Adaptive Surface Normal Constraint for Geometric Estimation from Monocular Images
Xiaoxiao Long, Yuhang Zheng, Yupeng Zheng, Beiwen Tian, Cheng Lin, Lingjie Liu, Hao Zhao, Guyue Zhou, Wenping Wang
TL;DR
This work addresses monocular depth and surface-normal estimation by introducing an Adaptive Surface Normal (ASN) constraint that jointly enforces depth-normal consistency through a learned geometric context. The method samples local triplets to generate multiple normal candidates, then adaptively weighs them using a geometry-aware confidence and area-based factors, while a geometric context-guided normal estimator refines normals in detail-rich regions. A transformer-based network with depth, guidance, and normal decoders learns to predict coherent 3D structure and high-fidelity point clouds across indoor and outdoor datasets, outperforming state-of-the-art methods on depth, normals, and 3D geometry metrics.
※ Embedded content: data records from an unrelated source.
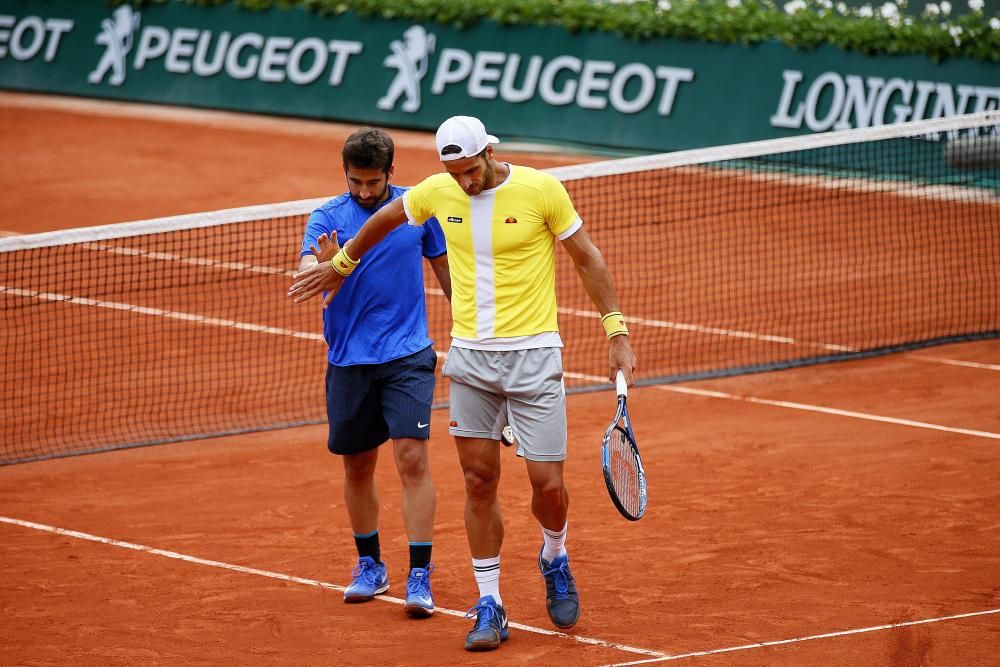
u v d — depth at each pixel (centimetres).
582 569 2459
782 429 3422
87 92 10106
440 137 1969
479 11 8525
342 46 9125
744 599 2289
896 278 5259
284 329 4669
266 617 2256
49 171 7794
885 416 3522
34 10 10288
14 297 5059
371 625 2216
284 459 3288
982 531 2623
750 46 7600
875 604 2247
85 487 3075
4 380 4047
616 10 8094
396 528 2739
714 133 7706
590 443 3350
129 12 9931
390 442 3403
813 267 5453
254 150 8425
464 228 2034
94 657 2088
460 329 2080
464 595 2356
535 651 2083
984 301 4881
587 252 2050
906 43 7088
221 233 6212
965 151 6281
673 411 3638
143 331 4622
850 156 7125
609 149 8112
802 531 2648
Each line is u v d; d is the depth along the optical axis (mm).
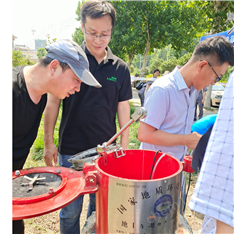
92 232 981
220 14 6340
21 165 1350
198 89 1481
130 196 726
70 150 1704
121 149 1041
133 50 13188
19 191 856
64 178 947
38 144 3637
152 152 1060
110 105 1731
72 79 1110
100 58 1694
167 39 12023
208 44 1328
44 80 1112
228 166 636
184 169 1154
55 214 2369
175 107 1486
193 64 1411
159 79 1553
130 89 1870
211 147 679
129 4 11055
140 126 1530
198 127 1360
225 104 678
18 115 1141
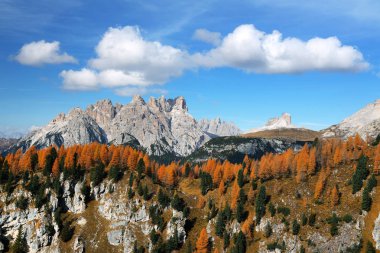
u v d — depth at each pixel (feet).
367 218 640.17
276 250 647.97
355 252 605.73
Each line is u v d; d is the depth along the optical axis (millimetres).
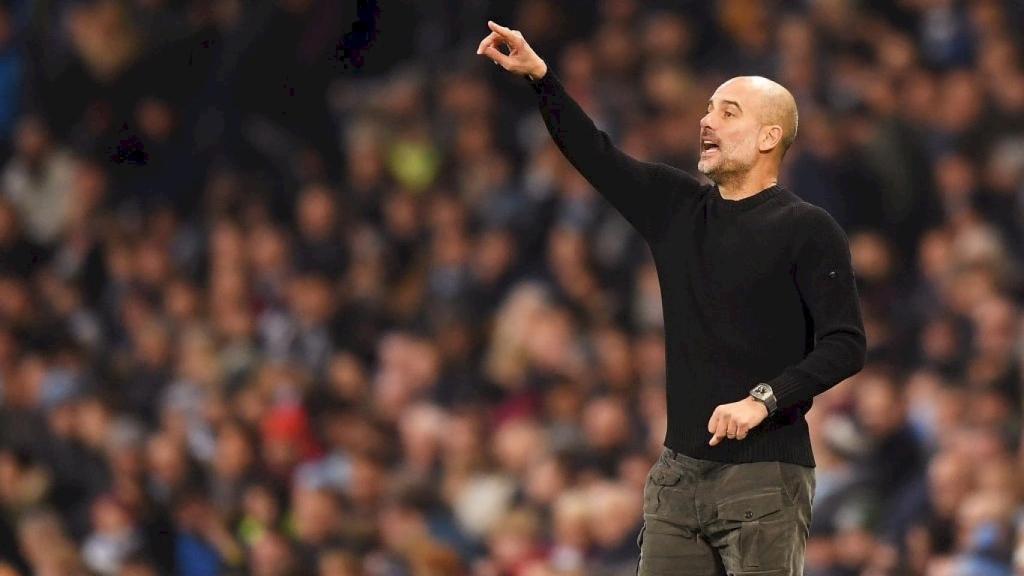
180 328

The approach offers robust, efficient 3D reconstruction from monocular images and highlights the value of explicit geometric context in guiding both depth and normal estimation for practical applications in 3D vision and robotics.
Abstract
We introduce a novel approach to learn geometries such as depth and surface normal from images while incorporating geometric context. The difficulty of reliably capturing geometric context in existing methods impedes their ability to accurately enforce the consistency between the different geometric properties, thereby leading to a bottleneck of geometric estimation quality. We therefore propose the Adaptive Surface Normal (ASN) constraint, a simple yet efficient method. Our approach extracts geometric context that encodes the geometric variations present in the input image and correlates depth estimation with geometric constraints. By dynamically determining reliable local geometry from randomly sampled candidates, we establish a surface normal constraint, where the validity of these candidates is evaluated using the geometric context. Furthermore, our normal estimation leverages the geometric context to prioritize regions that exhibit significant geometric variations, which makes the predicted normals accurately capture intricate and detailed geometric information. Through the integration of geometric context, our method unifies depth and surface normal estimations within a cohesive framework, which enables the generation of high-quality 3D geometry from images. We validate the superiority of our approach over state-of-the-art methods through extensive evaluations and comparisons on diverse indoor and outdoor datasets, showcasing its efficiency and robustness.